Successivamente alla formalizzazione del parere in argomento la direzione
generale delle risorse forestali montane ed idriche ha ripreso le liquidazioni
delle quote dei proventi contravvenzionali a favore degli agenti accertatori
e, su richiesta del dipartimento della funzione pubblica, ha fornito le proprie
valutazioni.
PRESIDENTE. L'onorevole Stucchi ha facoltà di replicare.
GIACOMO
STUCCHI. Non posso esprimere soddisfazione per la risposta del sottosegretario
su una questione iniziata, almeno per quanto riguarda la Lombardia, nel 1983
e riguardante proprio le problematiche connesse ad una suddivisione percentuale
delle sanzioni a favore degli agenti accertatori (i cui proventi, invece,
in base a questa disposizione dovrebbero restare tutti in capo agli enti presso
i quali costoro prestano lavoro). È un problema importante soprattutto
per quanto riguarda i bilanci piuttosto risicati di questi enti (mi riferisco
alle comunità montane), per cui arrivare, a distanza di diciassette
anni, ad un parere come quello che ci è stato descritto non ci sembra
un modo di lavorare serio e produttivo. Ci aspettavamo qualcosa di diverso;
ci sembrava di capire che almeno le decisioni della regione Lombardia (nell'ambito
della quale si è verificato il caso della Val Seriana) mostrassero
che la direzione intrapresa era un'altra, che cioè c'era un cambiamento
rispetto alle leggi del 1923 e del 1981.
Non credo, quindi, che il parere di cui ci ha ora parlato il sottosegretario
sia congruo e giusto: infatti, si va a capovolgere un'impostazione che si
era cercata di dare negli ultimi anni nella gestione di tale tipo di problematiche.
Comprendo che da parte del Ministero vi è la volontà di arrivare
ad una soluzione inquadrando tutte le problematiche in un'ottica omogenea
e non trattando, caso per caso, la suddivisione delle sanzioni per la parte
destinata agli agenti accertatori, ma pensavo che si fosse superato un tale
modo di operare. Purtroppo, constato che non è così e me ne
rammarico: arrivare a diciassette anni di distanza dall'approvazione della
prima legge per la regione Lombardia, che disciplinava tale problematica,
vuol dire non aver posto la dovuta attenzione alla questione. Se non vi fosse
stata la comunità montana della Val Seriana, che nel 1996 si impuntò
e si rifiutò di pagare quella quota al fondo centrale con sede in Roma,
in quanto riteneva che vi dovesse essere una suddivisione diversa e che la
quota dovesse spettare interamente alla comunità montana, non vi sarebbe
stata alcuna preoccupazione da parte del Ministero di acquisire un parere
sulla regolarità delle procedure che erano state seguite sino a quel
momento.

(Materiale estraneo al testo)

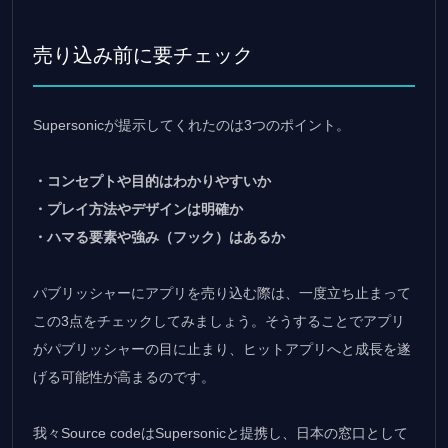
売り込み前に要チェック
Supersonicが提示してくれたのは3つのポイント。
・コンセプトや目的はわかりやすいか
・プレイ方法やデザインは明確か
・ハマる要素や強み（フック）はあるか
パブリッシャーにアプリを売り込む際は、一度立ち止まって
この3点をチェックしてみましょう。そうすることでアプリ
がパブリッシャーの目に止まり、ヒットアプリへと成長を遂
げる可能性が高まるのです。
我々Source codeはSupersonicと提携し、日本の窓口として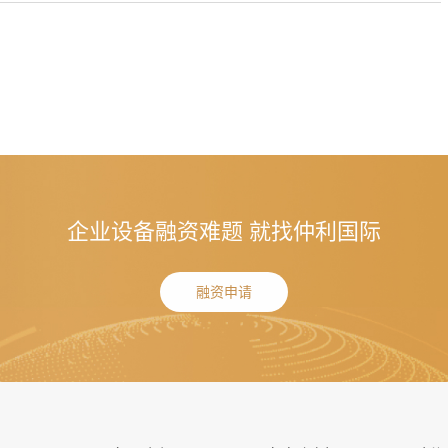
企业设备融资难题 就找仲利国际
融资申请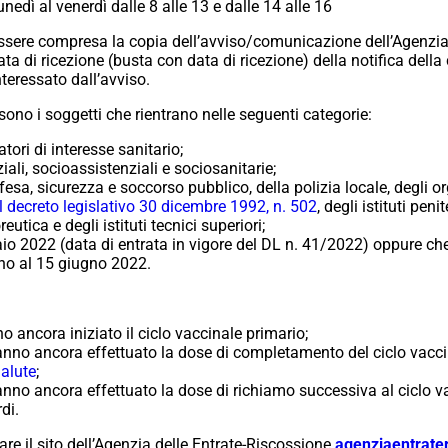
unedì al venerdì dalle 8 alle 13 e dalle 14 alle 16
sere compresa la copia dell’avviso/comunicazione dell’Agenzia d
ta di ricezione (busta con data di ricezione) della notifica dell
eressato dall’avviso.
sono i soggetti che rientrano nelle seguenti categorie:
tori di interesse sanitario;
iali, socioassistenziali e sociosanitarie;
esa, sicurezza e soccorso pubblico, della polizia locale, degli o
del decreto legislativo 30 dicembre 1992, n. 502
, degli istituti peni
utica e degli istituti tecnici superiori;
aio 2022 (data di entrata in vigore del DL n. 41/2022) oppure c
ino al 15 giugno 2022.
 ancora iniziato il ciclo vaccinale primario;
nno ancora effettuato la dose di completamento del ciclo vaccina
Salute
;
nno ancora effettuato la dose di richiamo successiva al ciclo va
rdi.
re il sito dell’Agenzia delle Entrate-Riscossione
agenziaentrate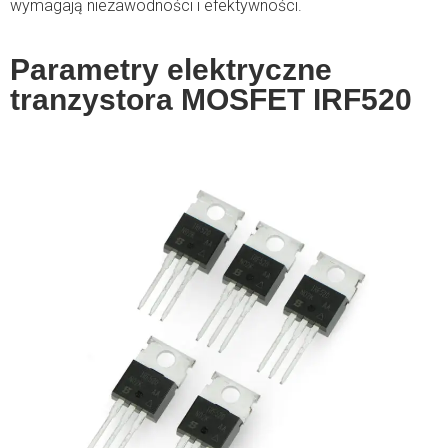
wymagają niezawodności i efektywności.
Parametry elektryczne
tranzystora MOSFET IRF520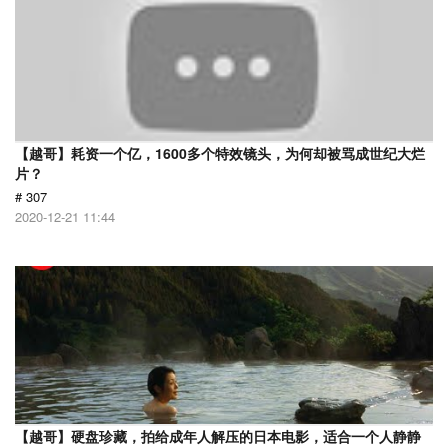
【越哥】耗资一个亿，1600多个特效镜头，为何却被骂成世纪大烂
片？
# 307
2020-12-21 11:44
【越哥】硬盘珍藏，拍给成年人解压的日本电影，适合一个人静静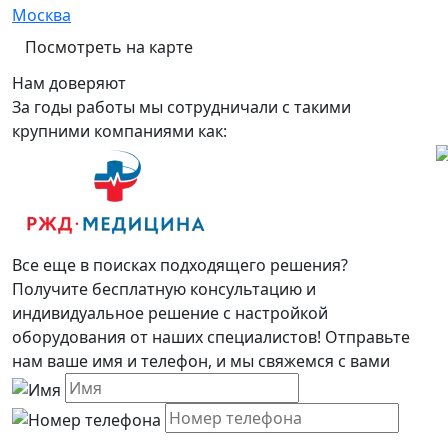
Москва
Посмотреть на карте
Нам доверяют
За годы работы мы сотрудничали с такими
крупними компаниями как:
Все еще в поисках подходящего решения?
Получите бесплатную консультацию и
индивидуальное решение с настройкой
оборудования от наших специалистов! Отправьте
нам ваше имя и телефон, и мы свяжемся с вами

Rivolgo,
dunque, un ringraziamento a coloro che hanno posto il problema ed esprimo
l'auspicio che si possa rivedere la questione nel suo complesso, cercando
di comprendere che la direzione da seguire consiste nell'investire direttamente
le realtà locali (dunque, le regioni e nel caso specifico le comunità
montane) senza cadere nella vecchia logica del "contentino" o dell'obolo
di felicità da regalare agli agenti accertatori.